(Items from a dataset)
- - - - - - -

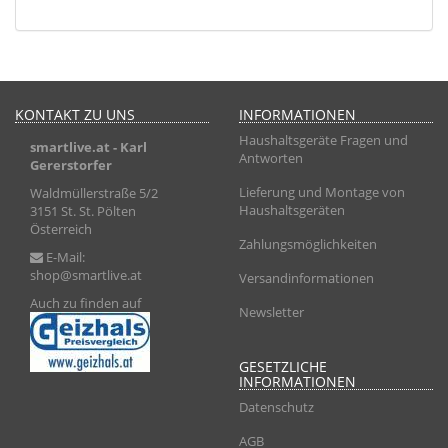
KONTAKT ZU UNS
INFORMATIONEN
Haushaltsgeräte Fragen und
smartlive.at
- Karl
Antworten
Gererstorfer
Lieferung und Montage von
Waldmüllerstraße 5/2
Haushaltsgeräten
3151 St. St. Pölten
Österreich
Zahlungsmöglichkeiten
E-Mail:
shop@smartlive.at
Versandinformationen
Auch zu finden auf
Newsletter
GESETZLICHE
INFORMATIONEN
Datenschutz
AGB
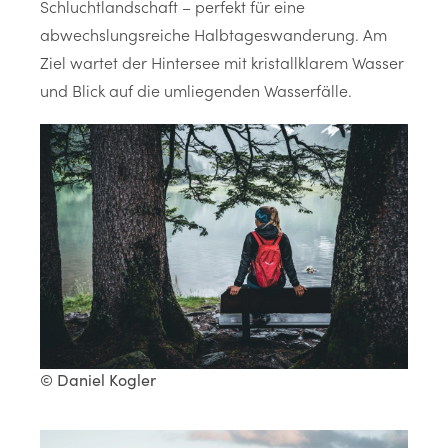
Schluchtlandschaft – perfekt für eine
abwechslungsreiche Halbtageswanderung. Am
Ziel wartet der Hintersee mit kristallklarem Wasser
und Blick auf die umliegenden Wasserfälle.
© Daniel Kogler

- - - - - - -

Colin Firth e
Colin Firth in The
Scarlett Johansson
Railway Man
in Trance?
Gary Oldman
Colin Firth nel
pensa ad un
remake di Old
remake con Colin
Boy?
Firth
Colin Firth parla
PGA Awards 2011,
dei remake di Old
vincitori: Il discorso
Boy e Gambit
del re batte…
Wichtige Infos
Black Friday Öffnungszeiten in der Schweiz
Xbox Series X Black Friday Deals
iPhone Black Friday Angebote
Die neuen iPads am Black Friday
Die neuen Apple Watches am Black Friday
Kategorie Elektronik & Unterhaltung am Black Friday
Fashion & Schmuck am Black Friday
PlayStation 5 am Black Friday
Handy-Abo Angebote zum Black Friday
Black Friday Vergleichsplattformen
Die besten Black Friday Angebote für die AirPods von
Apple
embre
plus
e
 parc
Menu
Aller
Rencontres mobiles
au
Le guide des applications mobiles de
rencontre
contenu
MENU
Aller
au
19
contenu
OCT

- - - - - - -

Select every line of the entries above that contains the string "Angebote" and copy each of those lines. Treat uppercase and lowercase as different.

* **Response below**
iPhone Black Friday Angebote
Handy-Abo Angebote zum Black Friday
Die besten Black Friday Angebote für die AirPods von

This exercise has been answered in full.